::: Material provided
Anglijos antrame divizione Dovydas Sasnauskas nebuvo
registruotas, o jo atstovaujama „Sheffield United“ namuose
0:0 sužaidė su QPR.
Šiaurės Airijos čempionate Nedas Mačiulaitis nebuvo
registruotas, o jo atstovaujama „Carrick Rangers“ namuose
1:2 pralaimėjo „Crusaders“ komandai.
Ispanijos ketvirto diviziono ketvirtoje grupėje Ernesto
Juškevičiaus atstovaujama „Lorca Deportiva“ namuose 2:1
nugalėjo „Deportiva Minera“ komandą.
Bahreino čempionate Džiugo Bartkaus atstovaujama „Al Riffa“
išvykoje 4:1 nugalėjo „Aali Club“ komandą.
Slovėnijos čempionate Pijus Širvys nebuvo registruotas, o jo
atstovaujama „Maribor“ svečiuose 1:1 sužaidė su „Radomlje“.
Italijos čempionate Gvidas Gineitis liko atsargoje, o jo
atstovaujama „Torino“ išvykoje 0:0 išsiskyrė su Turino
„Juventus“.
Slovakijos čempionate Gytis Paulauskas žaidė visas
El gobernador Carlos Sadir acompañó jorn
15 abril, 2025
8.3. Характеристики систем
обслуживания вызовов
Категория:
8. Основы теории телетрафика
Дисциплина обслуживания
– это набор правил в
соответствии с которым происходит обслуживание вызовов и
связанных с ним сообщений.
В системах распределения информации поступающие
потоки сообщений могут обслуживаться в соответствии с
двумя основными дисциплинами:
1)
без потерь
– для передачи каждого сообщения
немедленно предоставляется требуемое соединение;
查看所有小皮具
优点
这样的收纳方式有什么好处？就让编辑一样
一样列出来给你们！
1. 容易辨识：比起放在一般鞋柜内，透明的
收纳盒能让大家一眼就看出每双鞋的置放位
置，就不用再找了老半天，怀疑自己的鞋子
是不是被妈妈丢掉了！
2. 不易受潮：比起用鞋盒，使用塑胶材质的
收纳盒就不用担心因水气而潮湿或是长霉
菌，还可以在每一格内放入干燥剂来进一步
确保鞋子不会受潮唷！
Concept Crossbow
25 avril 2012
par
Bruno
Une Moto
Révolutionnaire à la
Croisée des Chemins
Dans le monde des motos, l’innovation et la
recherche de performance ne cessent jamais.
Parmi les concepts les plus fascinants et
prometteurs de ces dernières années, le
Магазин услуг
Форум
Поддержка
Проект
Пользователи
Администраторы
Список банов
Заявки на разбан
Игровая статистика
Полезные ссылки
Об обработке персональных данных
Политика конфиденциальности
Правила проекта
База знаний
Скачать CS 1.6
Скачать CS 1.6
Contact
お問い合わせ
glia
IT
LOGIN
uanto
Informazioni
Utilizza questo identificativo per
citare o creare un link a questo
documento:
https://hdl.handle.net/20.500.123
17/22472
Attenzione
::::::
#### The task:
Looking at the data above, say how many lines contain "соответствии", and give no other words.

#### Result of the task:
2